Collected data
——

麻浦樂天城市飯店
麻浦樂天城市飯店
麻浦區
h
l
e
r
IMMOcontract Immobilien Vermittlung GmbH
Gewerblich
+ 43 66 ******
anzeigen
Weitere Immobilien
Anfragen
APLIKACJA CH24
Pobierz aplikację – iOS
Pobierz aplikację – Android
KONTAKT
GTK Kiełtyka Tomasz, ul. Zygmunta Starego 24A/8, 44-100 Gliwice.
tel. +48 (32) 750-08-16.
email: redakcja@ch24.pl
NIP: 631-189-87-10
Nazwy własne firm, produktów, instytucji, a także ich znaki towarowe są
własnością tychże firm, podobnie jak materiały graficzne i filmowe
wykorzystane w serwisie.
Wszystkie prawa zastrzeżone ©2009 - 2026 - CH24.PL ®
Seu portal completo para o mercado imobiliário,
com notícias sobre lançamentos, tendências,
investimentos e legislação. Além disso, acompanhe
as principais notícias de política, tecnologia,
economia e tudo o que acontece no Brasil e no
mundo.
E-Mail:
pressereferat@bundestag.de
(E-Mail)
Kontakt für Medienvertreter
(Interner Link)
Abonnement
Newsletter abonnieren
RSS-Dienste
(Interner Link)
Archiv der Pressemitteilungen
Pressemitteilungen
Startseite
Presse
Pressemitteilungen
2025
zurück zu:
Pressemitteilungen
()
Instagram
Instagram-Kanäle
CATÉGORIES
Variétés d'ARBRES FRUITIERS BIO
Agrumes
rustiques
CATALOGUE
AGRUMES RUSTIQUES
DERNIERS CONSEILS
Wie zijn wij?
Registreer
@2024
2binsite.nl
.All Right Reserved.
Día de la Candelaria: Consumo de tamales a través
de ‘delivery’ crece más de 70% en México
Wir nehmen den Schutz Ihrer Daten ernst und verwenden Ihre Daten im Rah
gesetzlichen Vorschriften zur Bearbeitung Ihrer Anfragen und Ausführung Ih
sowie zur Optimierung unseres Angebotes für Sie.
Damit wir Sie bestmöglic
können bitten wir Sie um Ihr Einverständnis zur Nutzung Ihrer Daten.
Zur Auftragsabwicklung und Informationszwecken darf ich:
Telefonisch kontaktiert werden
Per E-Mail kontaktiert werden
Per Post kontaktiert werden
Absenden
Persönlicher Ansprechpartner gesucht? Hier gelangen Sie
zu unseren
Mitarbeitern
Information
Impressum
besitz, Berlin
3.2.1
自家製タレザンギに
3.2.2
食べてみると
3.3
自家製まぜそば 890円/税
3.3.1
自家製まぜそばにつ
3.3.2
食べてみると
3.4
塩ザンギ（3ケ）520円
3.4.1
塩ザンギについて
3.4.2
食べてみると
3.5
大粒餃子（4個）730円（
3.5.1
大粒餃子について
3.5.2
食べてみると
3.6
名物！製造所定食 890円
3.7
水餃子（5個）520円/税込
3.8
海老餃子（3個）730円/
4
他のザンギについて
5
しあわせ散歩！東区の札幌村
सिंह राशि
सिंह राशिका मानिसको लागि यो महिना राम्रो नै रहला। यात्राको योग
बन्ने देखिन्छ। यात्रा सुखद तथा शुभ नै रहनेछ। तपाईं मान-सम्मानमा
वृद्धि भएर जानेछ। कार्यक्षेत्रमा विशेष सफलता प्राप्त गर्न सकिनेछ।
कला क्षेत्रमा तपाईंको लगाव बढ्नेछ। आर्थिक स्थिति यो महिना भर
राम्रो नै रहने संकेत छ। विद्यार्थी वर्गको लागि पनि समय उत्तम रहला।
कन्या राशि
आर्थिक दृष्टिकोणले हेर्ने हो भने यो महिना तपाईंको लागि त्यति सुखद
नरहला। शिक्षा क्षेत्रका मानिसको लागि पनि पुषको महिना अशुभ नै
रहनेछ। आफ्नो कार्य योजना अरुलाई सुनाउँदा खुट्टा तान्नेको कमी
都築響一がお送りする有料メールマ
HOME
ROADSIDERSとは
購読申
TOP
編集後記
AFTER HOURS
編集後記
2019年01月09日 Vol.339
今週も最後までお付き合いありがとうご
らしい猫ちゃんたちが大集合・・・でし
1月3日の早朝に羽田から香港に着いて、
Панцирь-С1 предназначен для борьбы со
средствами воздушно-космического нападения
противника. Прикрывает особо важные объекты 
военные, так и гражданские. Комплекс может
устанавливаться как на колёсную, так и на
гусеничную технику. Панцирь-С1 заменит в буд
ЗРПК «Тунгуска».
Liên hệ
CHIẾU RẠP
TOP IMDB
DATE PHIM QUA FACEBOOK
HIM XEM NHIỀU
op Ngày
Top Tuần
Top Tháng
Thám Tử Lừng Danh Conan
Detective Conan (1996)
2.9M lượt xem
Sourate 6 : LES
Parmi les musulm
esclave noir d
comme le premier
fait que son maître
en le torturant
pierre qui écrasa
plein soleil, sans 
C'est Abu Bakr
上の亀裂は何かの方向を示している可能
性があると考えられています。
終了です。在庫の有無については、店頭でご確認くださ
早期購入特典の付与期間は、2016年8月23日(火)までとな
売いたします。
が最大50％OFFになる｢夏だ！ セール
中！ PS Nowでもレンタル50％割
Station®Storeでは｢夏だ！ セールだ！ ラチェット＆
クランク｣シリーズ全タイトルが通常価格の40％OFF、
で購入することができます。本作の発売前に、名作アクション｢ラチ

——

GOAL OF THE EXERCISE: Start with the line above that contains "しあわせ散歩！東区の札幌村" and end with the line that contains "Station®Storeでは｢夏だ！ セールだ！ ラチェット＆". Write out those lines exactly, and only those.

TASK ANSWER:
しあわせ散歩！東区の札幌村
सिंह राशि
सिंह राशिका मानिसको लागि यो महिना राम्रो नै रहला। यात्राको योग
बन्ने देखिन्छ। यात्रा सुखद तथा शुभ नै रहनेछ। तपाईं मान-सम्मानमा
वृद्धि भएर जानेछ। कार्यक्षेत्रमा विशेष सफलता प्राप्त गर्न सकिनेछ।
कला क्षेत्रमा तपाईंको लगाव बढ्नेछ। आर्थिक स्थिति यो महिना भर
राम्रो नै रहने संकेत छ। विद्यार्थी वर्गको लागि पनि समय उत्तम रहला।
कन्या राशि
आर्थिक दृष्टिकोणले हेर्ने हो भने यो महिना तपाईंको लागि त्यति सुखद
नरहला। शिक्षा क्षेत्रका मानिसको लागि पनि पुषको महिना अशुभ नै
रहनेछ। आफ्नो कार्य योजना अरुलाई सुनाउँदा खुट्टा तान्नेको कमी
都築響一がお送りする有料メールマ
HOME
ROADSIDERSとは
購読申
TOP
編集後記
AFTER HOURS
編集後記
2019年01月09日 Vol.339
今週も最後までお付き合いありがとうご
らしい猫ちゃんたちが大集合・・・でし
1月3日の早朝に羽田から香港に着いて、
Панцирь-С1 предназначен для борьбы со
средствами воздушно-космического нападения
противника. Прикрывает особо важные объекты 
военные, так и гражданские. Комплекс может
устанавливаться как на колёсную, так и на
гусеничную технику. Панцирь-С1 заменит в буд
ЗРПК «Тунгуска».
Liên hệ
CHIẾU RẠP
TOP IMDB
DATE PHIM QUA FACEBOOK
HIM XEM NHIỀU
op Ngày
Top Tuần
Top Tháng
Thám Tử Lừng Danh Conan
Detective Conan (1996)
2.9M lượt xem
Sourate 6 : LES
Parmi les musulm
esclave noir d
comme le premier
fait que son maître
en le torturant
pierre qui écrasa
plein soleil, sans 
C'est Abu Bakr
上の亀裂は何かの方向を示している可能
性があると考えられています。
終了です。在庫の有無については、店頭でご確認くださ
早期購入特典の付与期間は、2016年8月23日(火)までとな
売いたします。
が最大50％OFFになる｢夏だ！ セール
中！ PS Nowでもレンタル50％割
Station®Storeでは｢夏だ！ セールだ！ ラチェット＆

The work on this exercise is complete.